Jules Verne

--La _Guïdare_, capitaine Yarhud?

--Oui! ... C'est lui qui nous a enlevées toutes deux!

--Mais pour qui agissait-il?

--Nous l'ignorons!

--Et où allait cette tartane?

--Nous l'ignorons aussi, Ahmet. répondit Amasia ... Mais vous êtes là ... J'ai tout oublié!....

--Je n'oublierai pas, moi!» s'écria le seigneur Kéraban.

Et si, à ce moment, il se fût retourné, il eût aperçu un homme, qui l'épiait à la porte de la cabane, s'enfuir rapidement.

C'était Yarhud, seul survivant de son équipage. Presque aussitôt, sans avoir été vu, il disparaissait dans une direction opposée au bourg d'Atina.

Le capitaine maltais avait tout entendu. Il savait maintenant que, par une fatalité inconcevable, Ahmet s'était trouvé sur le lieu du naufrage de la _Guïdare_, au moment où Amasia allait périr!

Après avoir dépassé les dernières maisons de la bourgade, Yarhud s'arrêta au détour de la route.

«Le chemin est long d'Atina au Bosphore, dit-il, et je saurai bien mettre a exécution les ordres du seigneur Saffar!»

V

DE QUOI L'ON CAUSE ET CE QUE L'ON VOIT SUR LA ROUTE D'ATINA A TRÉBIZONDE.

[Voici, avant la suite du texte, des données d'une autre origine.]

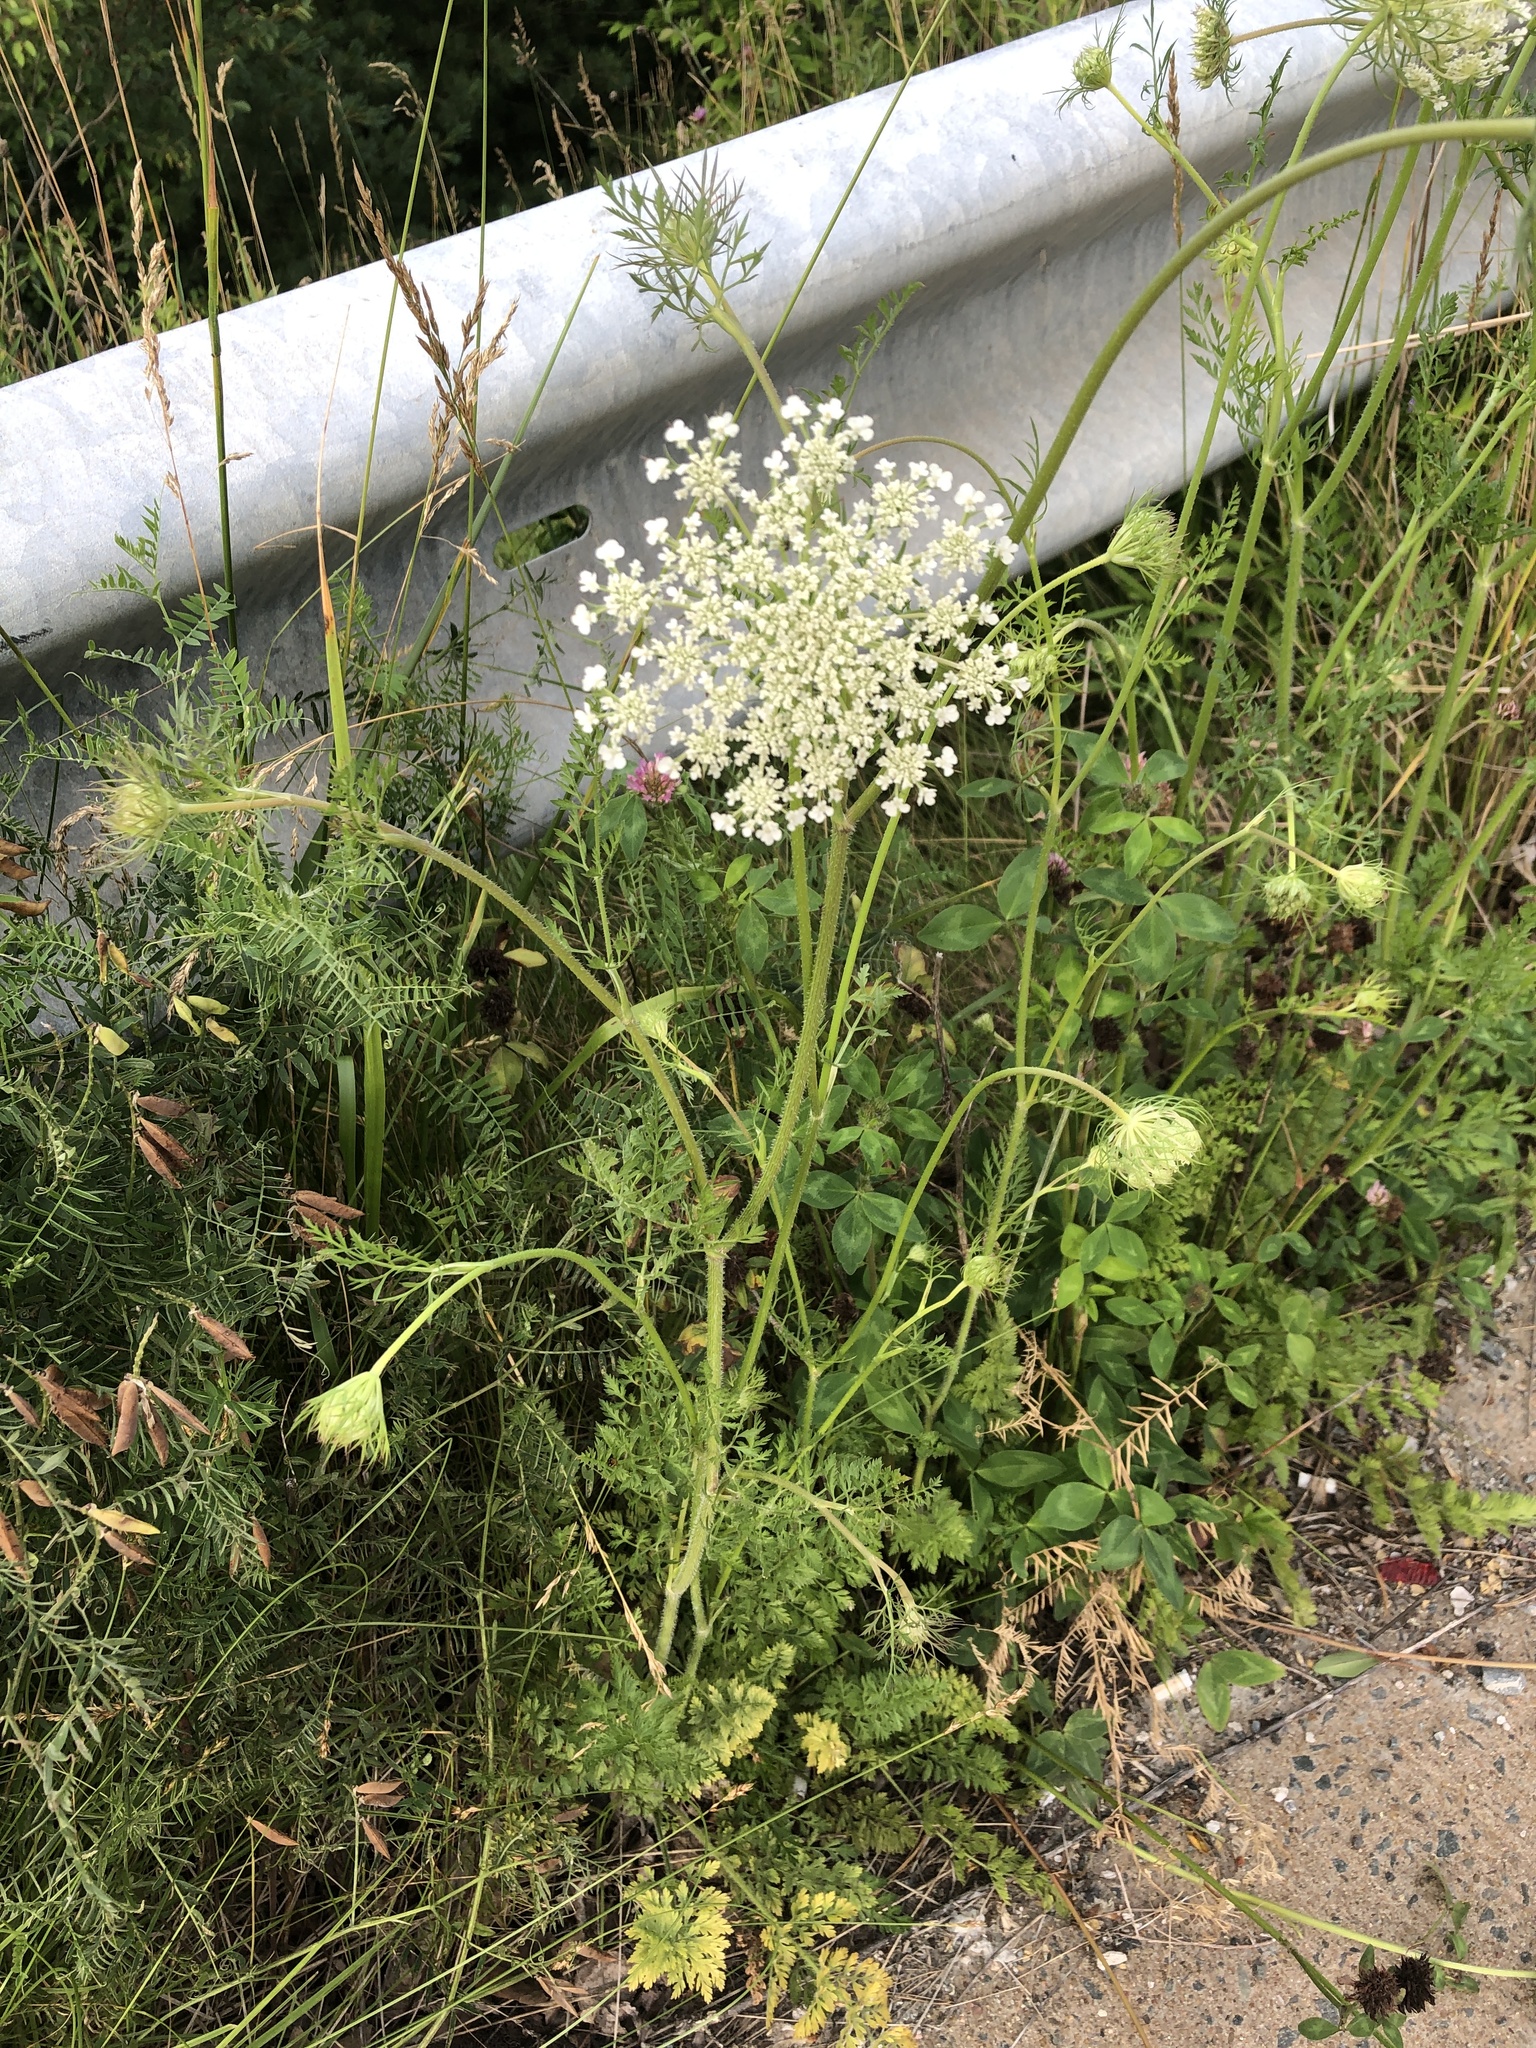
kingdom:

S'ils étaient heureux de s'être retrouvés ainsi, ces deux fiancés, s'ils remercièrent Allah de ce providentiel hasard, qui avait conduit Ahmet à l'endroit même où la tempête allait jeter cette tartane, s'ils éprouvèrent une de ces émotions, mêlées de joie et d'épouvanté, dont l'impression est ineffaçable, il est inutile d'y insister.

Mais, on le conçoit, ce qui s'était passé depuis leur départ d'Odessa, Ahmet, et non moins que lui, son oncle Kéraban, avaient une telle hâte de l'apprendre, qu'Amasia, aidée de Nedjeb, ne put tarder à en faire le récit dans tous ses détails.

Il va sans dire que des vêtements de rechange avaient été procurés aux deux jeunes filles, qu'Ahmet lui-même s'était vêtu d'un costume du pays, et que tous, maîtres et serviteurs, assis sur des escabeaux devant la flamme pétillante du foyer, n'avaient plus aucun souci de la tourmente qui déchaînait au dehors ses dernières violences.

Avec quelle émotion tous apprirent ce qui s'était passé à la villa Sélim, peu d'heures après que le seigneur Kéraban les eut entraînés sur les routes de la Chersonèse! Non! Ce n'était point pour vendre à la jeune fille des étoffes précieuses que Yarhud avait jeté l'ancre dans la petite baie, au pied même de l'habitation du banquier Sélim, c'était pour opérer un odieux rapt, et tout donnait à penser que l'affaire avait été préparée de longue main.

Les deux jeunes filles enlevées, la tartane avait immédiatement pris la mer. Mais ce que ni l'une ni l'autre ne put dire, ce qu'elles ignoraient encore, c'est que Sélim eût entendu leurs cris, c'est que ce malheureux père fût arrivé au moment où la _Guïdare_ doublait les dernières roches de la petite baie, c'est que Sélim eût été atteint d'un coup de feu, tiré du pont de la tartane, et qu'il fût tombé,--mort peut-être!--sans avoir pu se mettre ni mettre aucun de ses gens à la poursuite des ravisseurs.

Quant à l'existence qui fut faite à bord aux deux jeunes filles, Amasia n'eut que peu de choses à dire à ce sujet. Le capitaine et son équipage avaient eu pour Nedjeb et pour elle des égards évidemment dus à quelque recommandation puissante. La chambre la plus confortable du petit bâtiment leur avait été réservée. Elles y prenaient leurs repas, elles y reposaient. Elles pouvaient monter sur le pont toutes les fois qu'elles le désiraient; mais elles se sentaient surveillées de près, pour le cas où, dans un moment de désespoir, elles eussent voulu se soustraire par la mort au sort qui les attendait.

Ahmet écoutait ce récit le coeur serré. Il se demandait si, dans cet enlèvement, le capitaine avait agi pour son propre compte, avec l'intention d'aller revendre ses prisonnières sur les marchés de l'Asie Mineure,--odieux trafic qui n'est pas rare, en effet!--ou si c'était pour le compte de quelque riche seigneur de l'Anatolie que le crime avait été commis.

A cela, et bien que la question leur eût été directement posée, ni Amasia ni Nedjeb ne purent répondre.